Il se prononce la tirade dans la tête, étouffé par le silence de la chambre. Mais alors même qu'il s'apprête à s'énerver, bouillonnant de l'intérieur, son père lui prend la main.

Ce geste, si simple, si vrai anesthésie tous ses doutes.

Leurs regards se croisent : dans ses yeux, Selim y lit du soulagement. La fragilité de l'instant lui fait oublier tous ses maux : son père lui prend la main. Et cette chaleur le réconforte plus que tout.

— Hé 'pa...

Son père hoche la tête, faiblement. Mais sa poigne est encore vigoureuse, comme s'il y concentrait toute son énergie restante. Sa vitalité est là, dans la paume de sa main.

— Bats-toi.

Selim le regarde droit dans les yeux.

— Je t'aime 'pa.

Il l'a dit. Ces quelques mots détonants.

Dans sa famille, il n'y a jamais eu de place pour ce genre de déclarations. La pudeur est omniprésente : personne ne doit manifester un attachement ou un quelconque lien fort. L'amour familial n'est pas à étaler au jour le jour. C'est interdit, c'est ce que le père de Selim lui a inculqué depuis tout petit.

Mais il le répète, encore, en renforçant sa poigne :

— Je t'aime papa, alors, je t'en supplie, bats-toi.

Selim n'attend plus rien de lui. Tout a été dit en un geste et quelques mots.

Mais son père, dans un dernier effort avant de s'endormir, lui murmure : « » (ana aydan) - un « moi aussi » en algérien - qui le transperce de part en part. Touché droit au fond du cœur, Selim retient ses larmes. Il ne doit pas pleurer devant son père : il sait que ça lui fera mal, qu'il aura honte de son fils alors il regarde les fleurs et leur blancheur. C'est comme ça, c'est ainsi qu'a toujours fonctionné sa famille. Mais dans de rares moments, la vulnérabilité n'est plus bannie...elle doit juste rester restreinte pour ne pas trop faire souffrir.

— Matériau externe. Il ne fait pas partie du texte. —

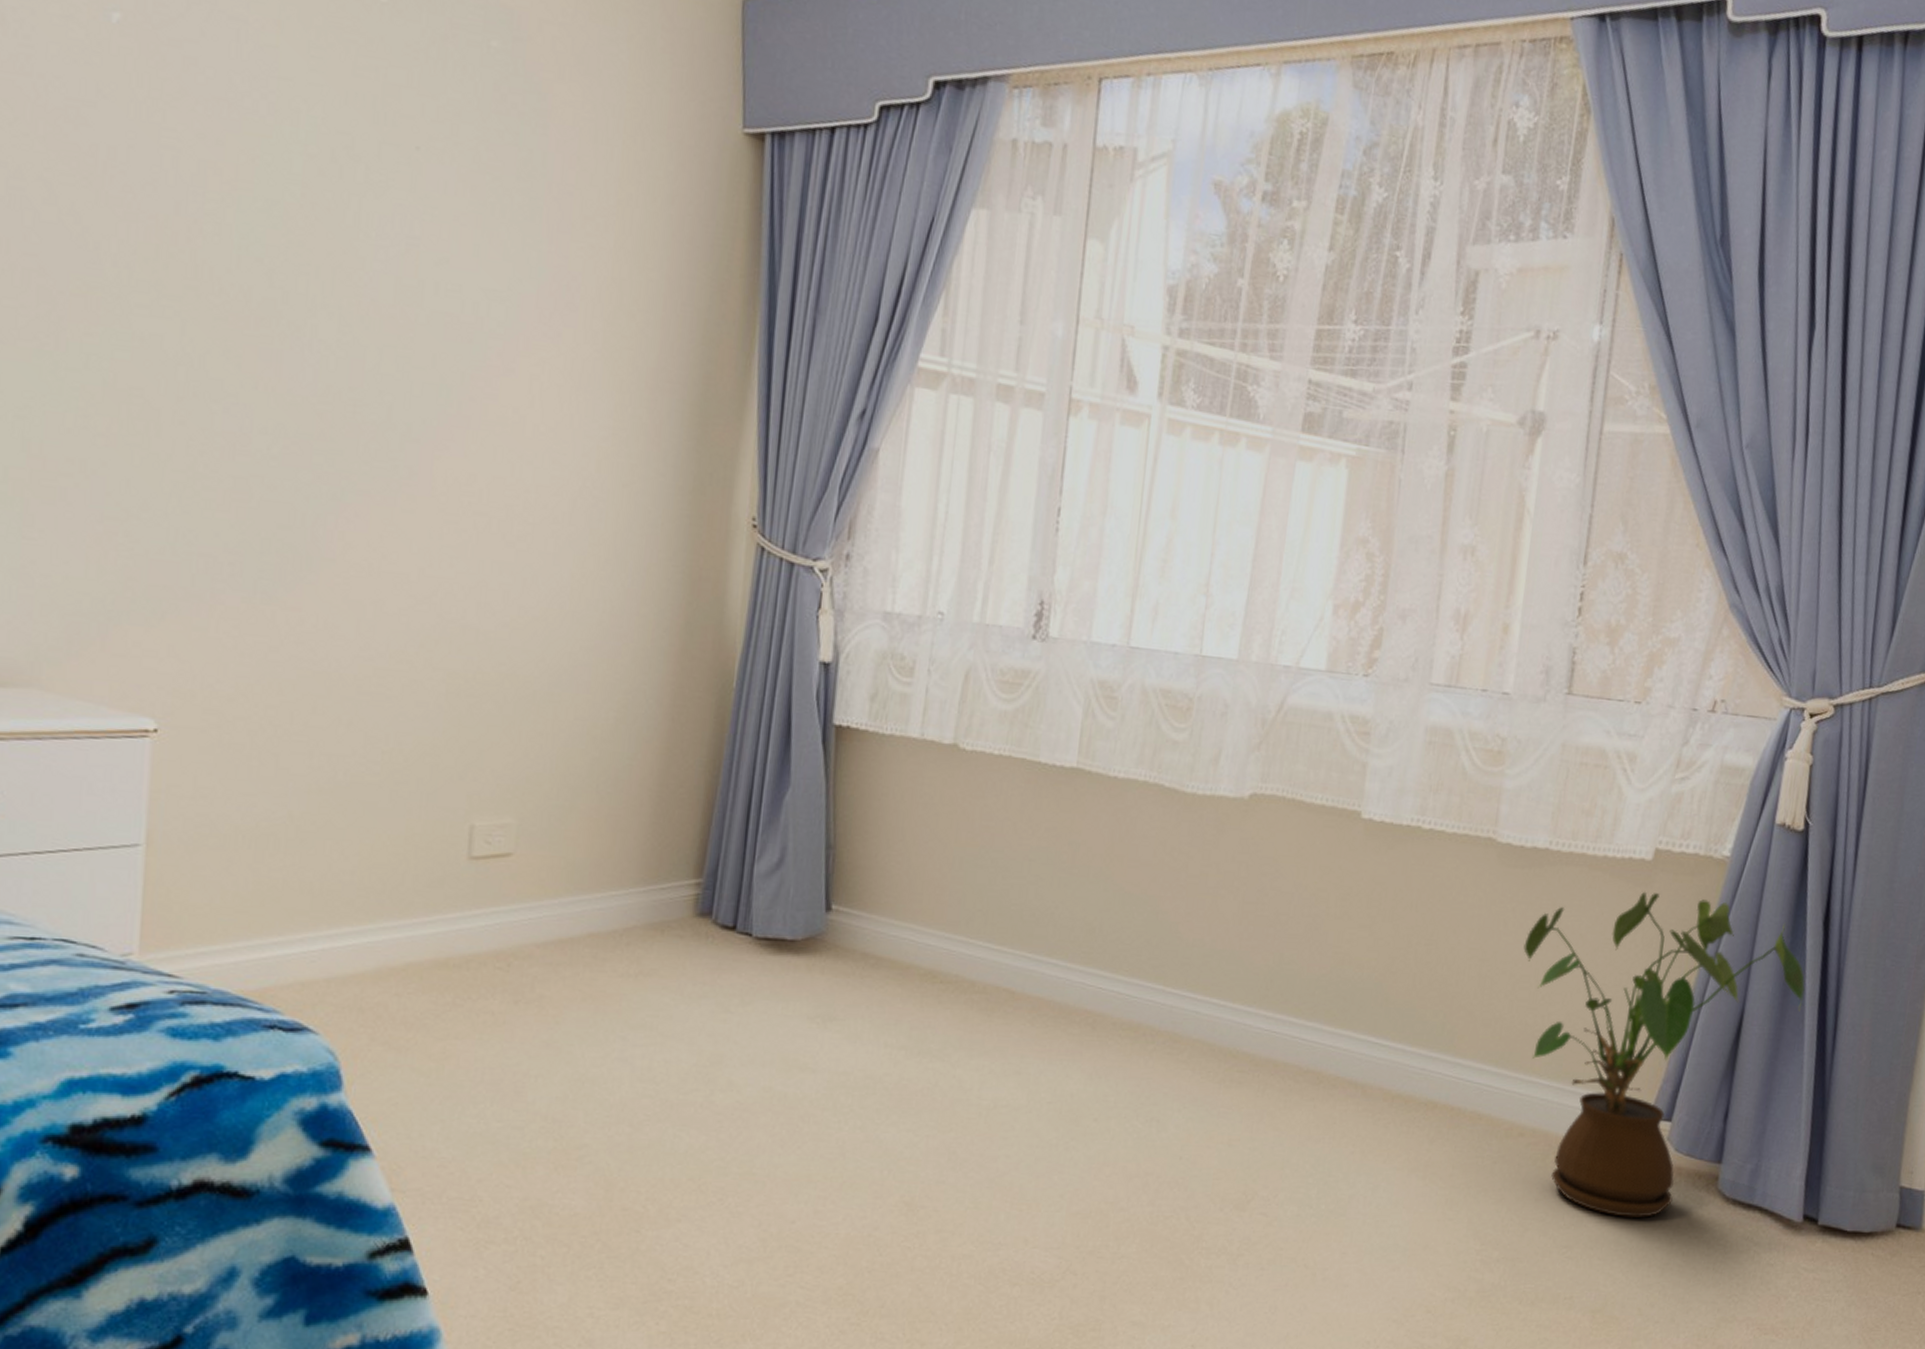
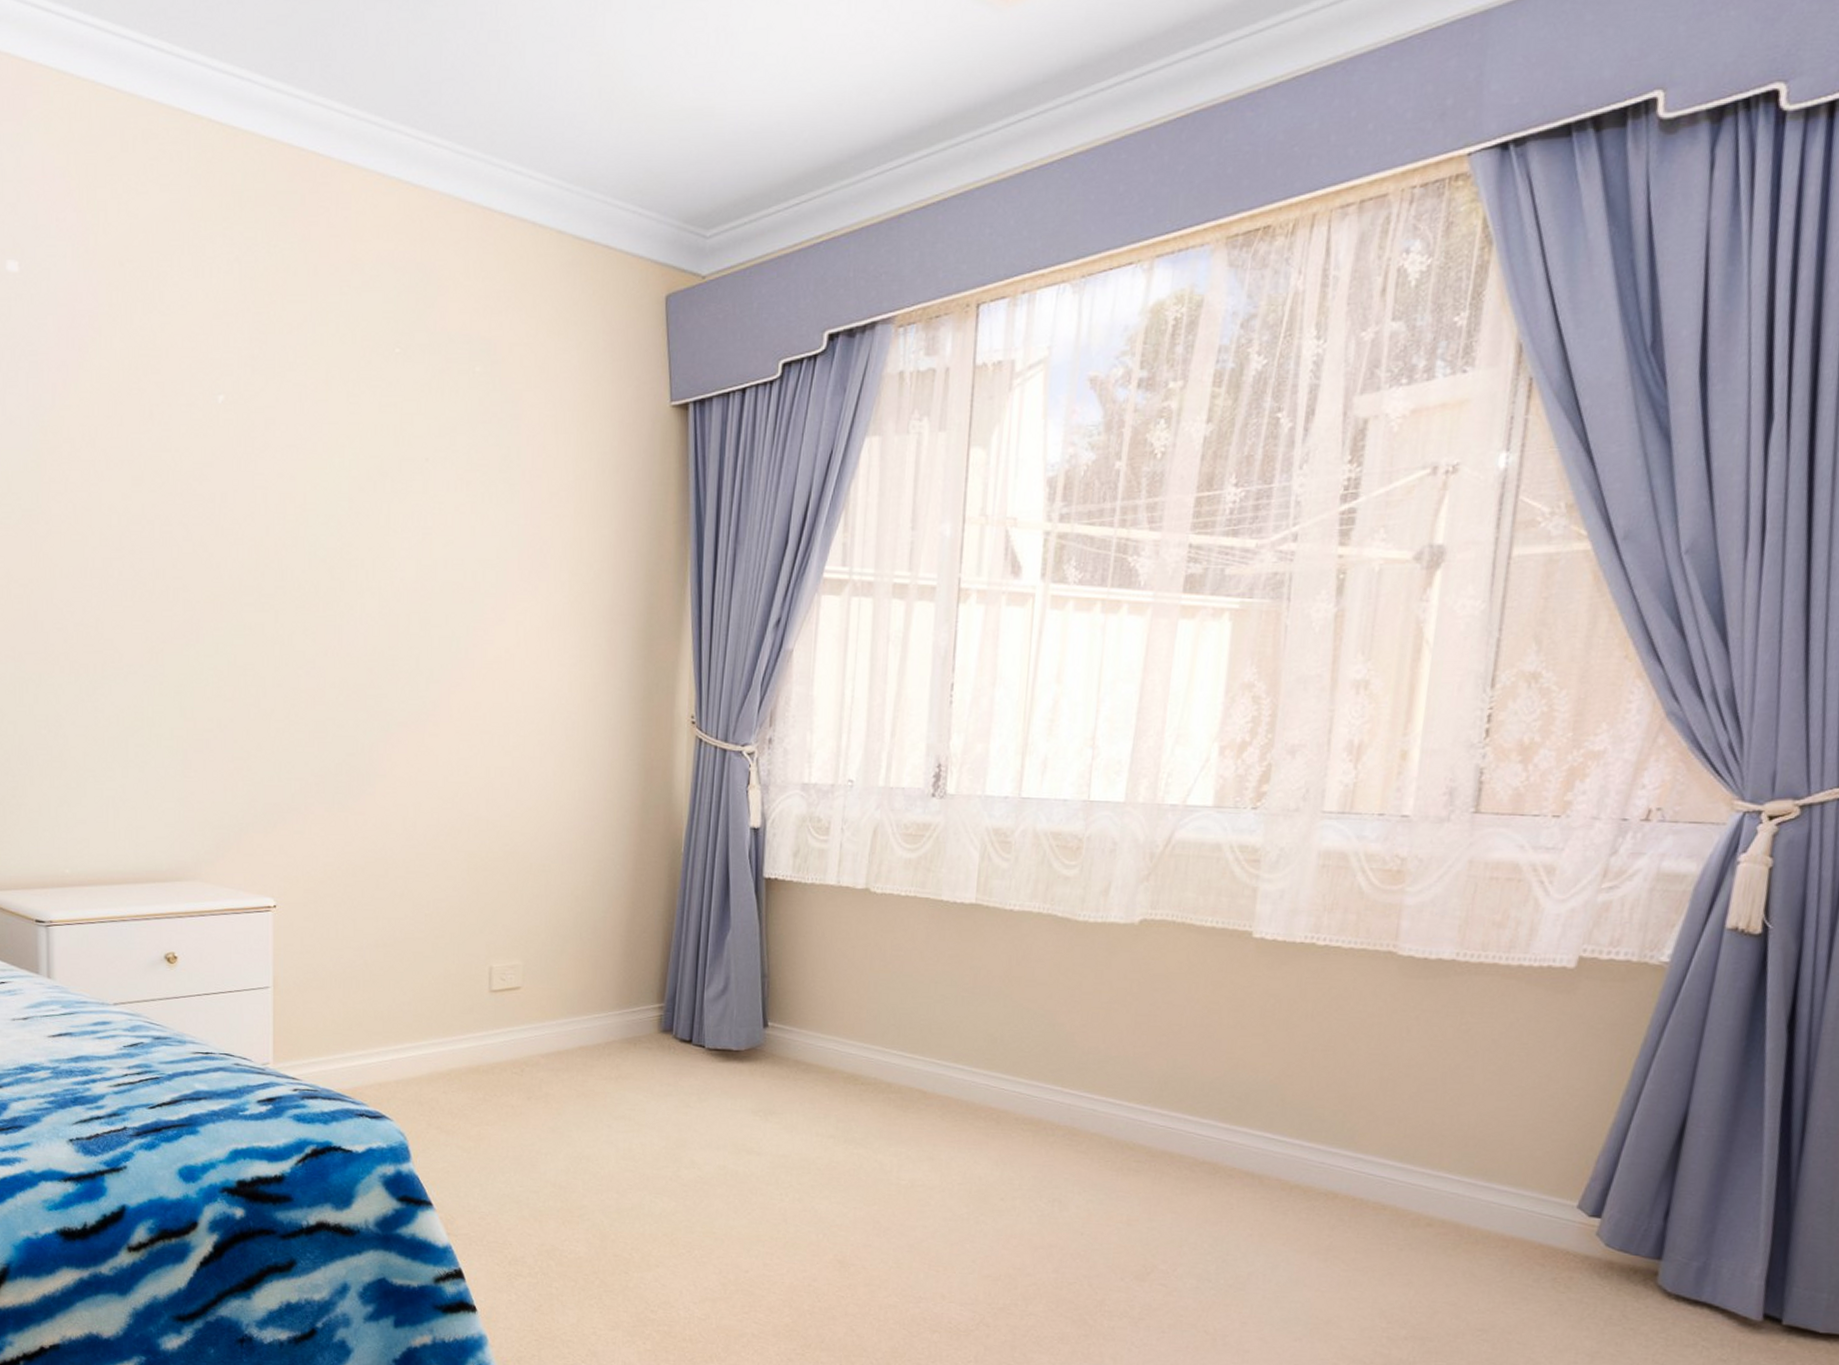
house plant: present [1523,891,1806,1219] -> none [1429,998,1765,1308]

En tenant toujours sa main, Selim avoue silencieusement un « au revoir » tremblotant. Il n'espère pas que ses mots soient signes de défaite ou d'adieu, mais il est conscient du potentiel départ de son père. Tout est rythmé par les séparations dans sa vie, ces jours-ci. Départs en vacances, départs dans d'autre villes, départs dans une autre vie. Alors, il se doit de préparer un « au revoir », pour apaiser sa conscience et profiter de ces moments au cas où son père le quitte. C'est dur mais Selim sait que c'est une chance. Amorcer un futur départ, c'est si rare...

Un je t'aime et un au revoir, c'est tout ce que Selim a toujours eu peur de prononcer et infiniment espérer. Et il a pu le faire, aujourd'hui, dans les silences de sa vie.